Within a week, I was all healed up. What sucks about my body and my face is that I mark up really, really easily. I tend to get red and to swell up a little bit.
But that's just me, and there's really nothing that I can do about it. So I guess as far as the fight, it looked a lot worse than it actually was.
Even though he did connect with some good punches and we did go to war, it really was not that bad. I healed up quite fast and I'm ready to go with whatever comes up next.
I have to really work hard to get there. I have to burn a little muscle just to get down to the 140 division. So it made a big difference.
I go all the way up to 160 or 165 after a big fight, so I walk around that way at all times. When I'm in training, a lot of times, it goes down.
RingTV.com: So did you think you would be at a big disadvantage in weight against Ortiz?
People think that the weight advantage was a big advantage for Victor Ortiz. Looking at it, it might have seemed that way.
But the punching power that somebody has has nothing to do with the size of the arms or the size of the upper body.
And I'm a big, tall guy. I'm not to worried. I mean it's good for people to question my ability to go up to 154. I mean, I understand it. But only I know. I don't blame anybody for questioning that.
Their reasons for doing that are obvious. I've been fighting at 140 for most of my career. But the people in my camp and the people who know me, the members of my team, they know my potential.
They know that the weight is the least of issues in my situation. The talent that Canelo has is a far bigger issue than his weight.
But just like we saw things that we knew we could be effective against in Victor Ortiz, we see the same thing with Canelo.

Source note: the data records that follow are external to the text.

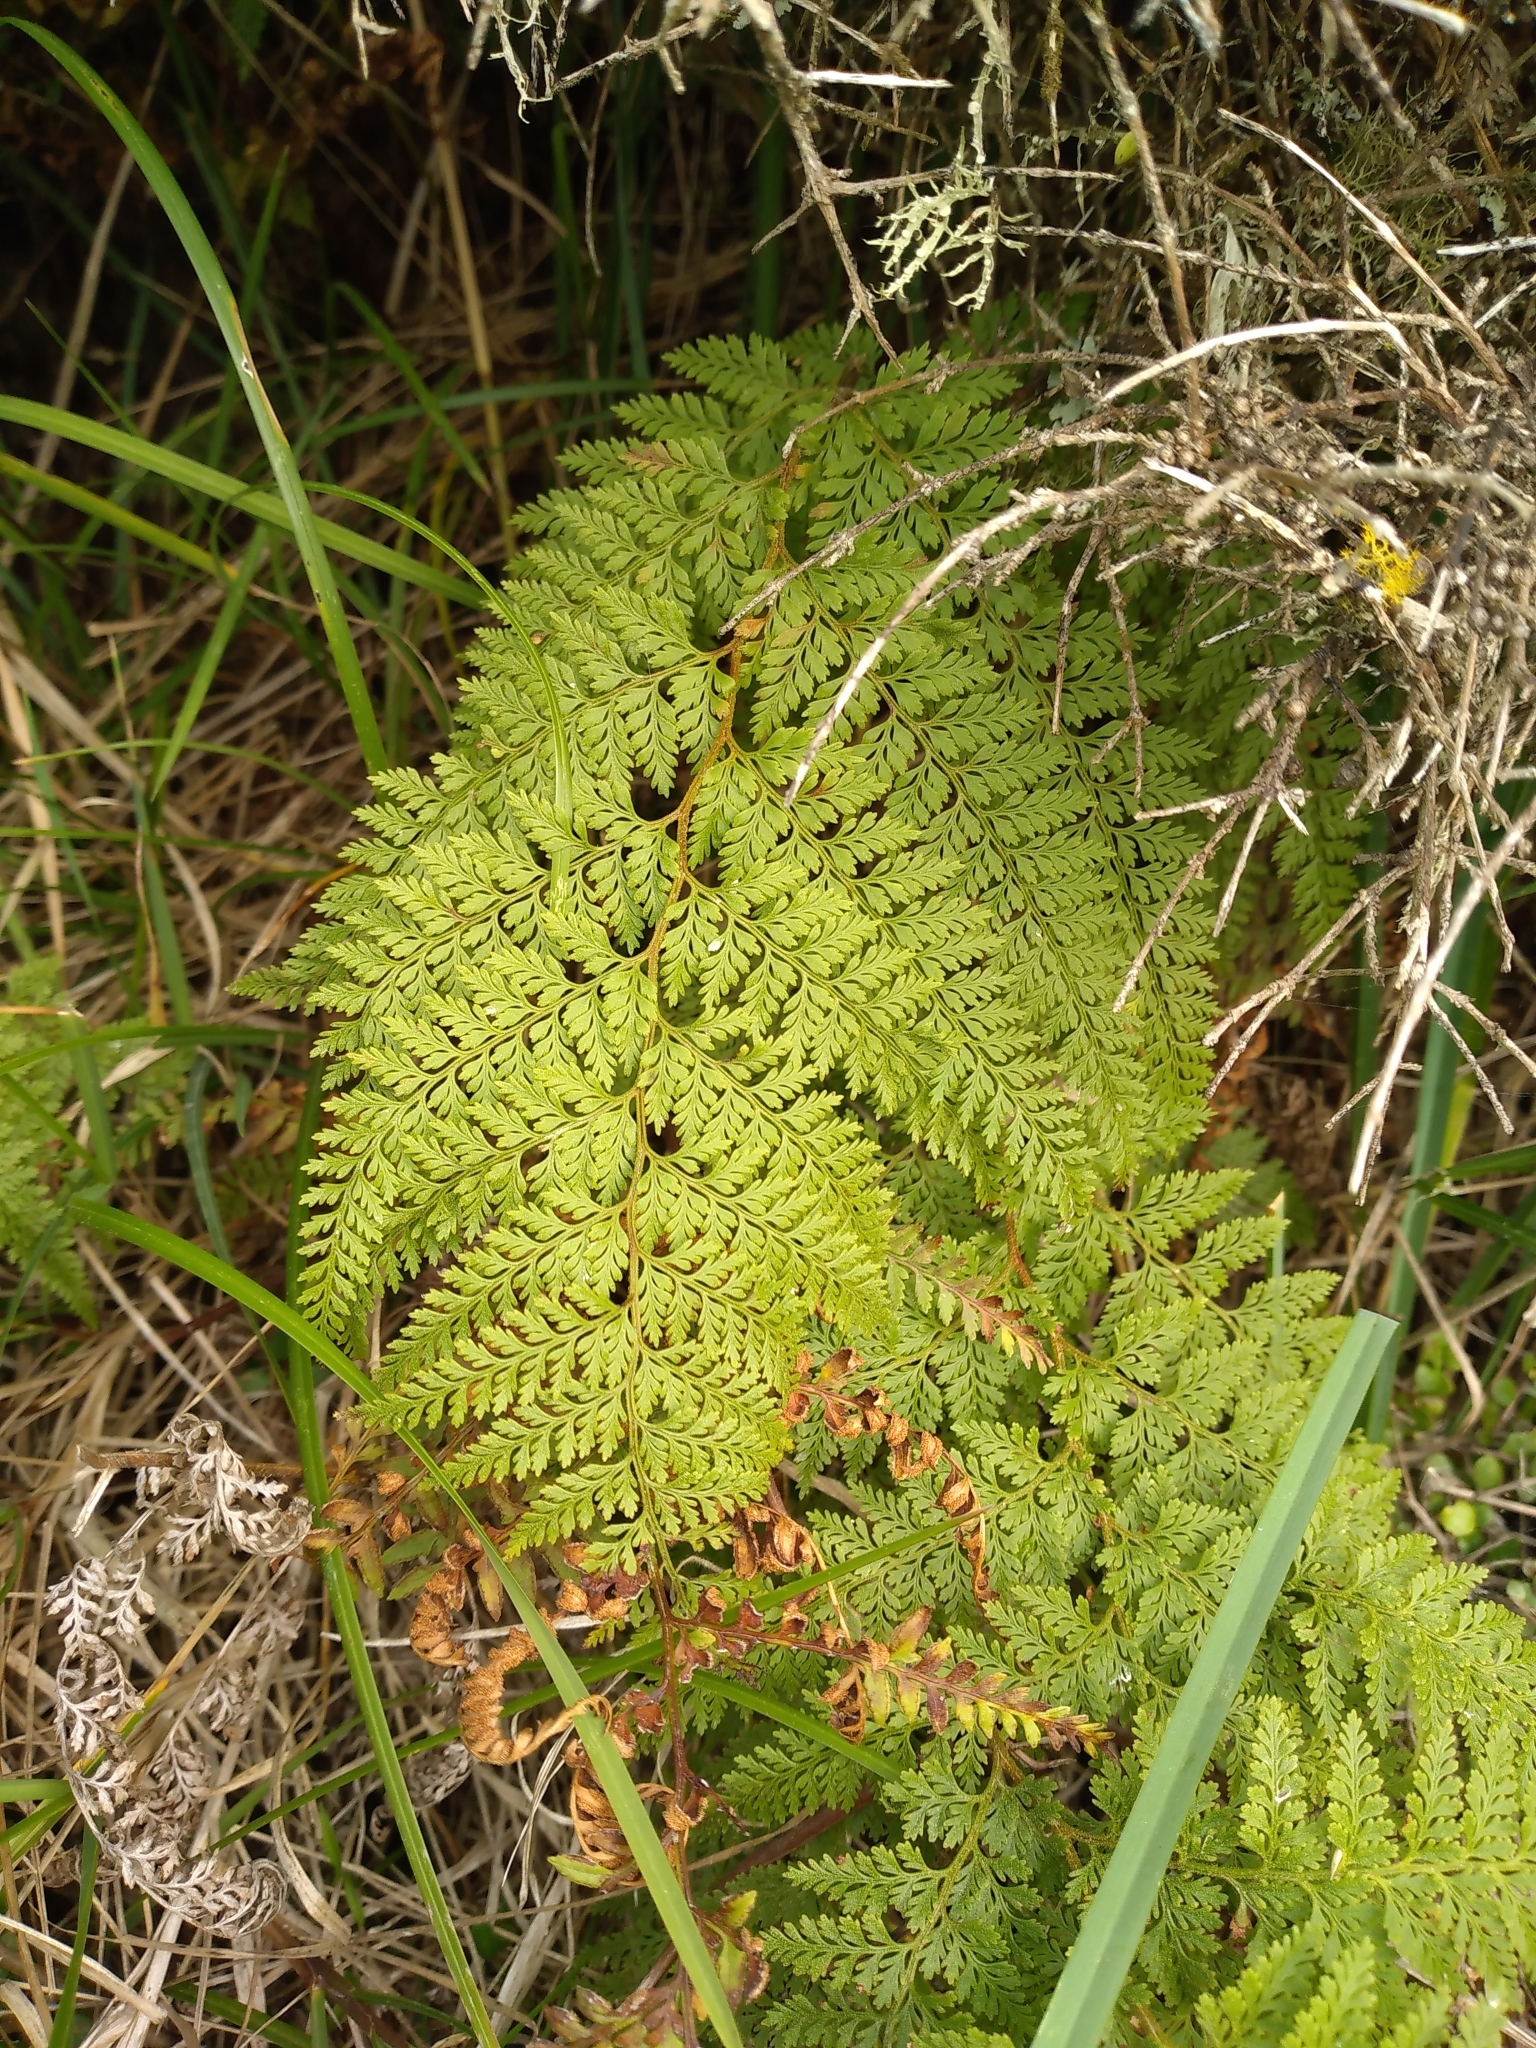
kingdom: Plantae
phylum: Tracheophyta
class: Polypodiopsida
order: Polypodiales
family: Dennstaedtiaceae
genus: Paesia
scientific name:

We definitely see things that we can work on that will allow us to be effective against Canelo.
I think that just being a smart overall fighter can be very, very beneficial for us when we get in there to fight Canelo.
On paper, this looks like it's going to be a walk in the park for Canelo. But if you've seen me fight, and you know the training that I go through for a fight like this -- especially one of this magnitude -- then you'll know that Canelo is in for a fight.
I mean, he's in for a real fight. I know that going into this, there are only a handful of people who believe in me. But those are the same handful of people that believed in me before I fought Victor Ortiz. Those are the only handful of people that I really need to believe in me.
As long as I have that group behind me, I'm going to go in there with the same belief in myself that I had when I faced Victor Ortiz. Victor Ortiz is a fighter who was supposed to blow me out of the ring a couple of weeks ago.
But I shocked everyone. And I'm going to shock everyone again. This 140-pounder is going to give Canelo Alvarez the fight of his life.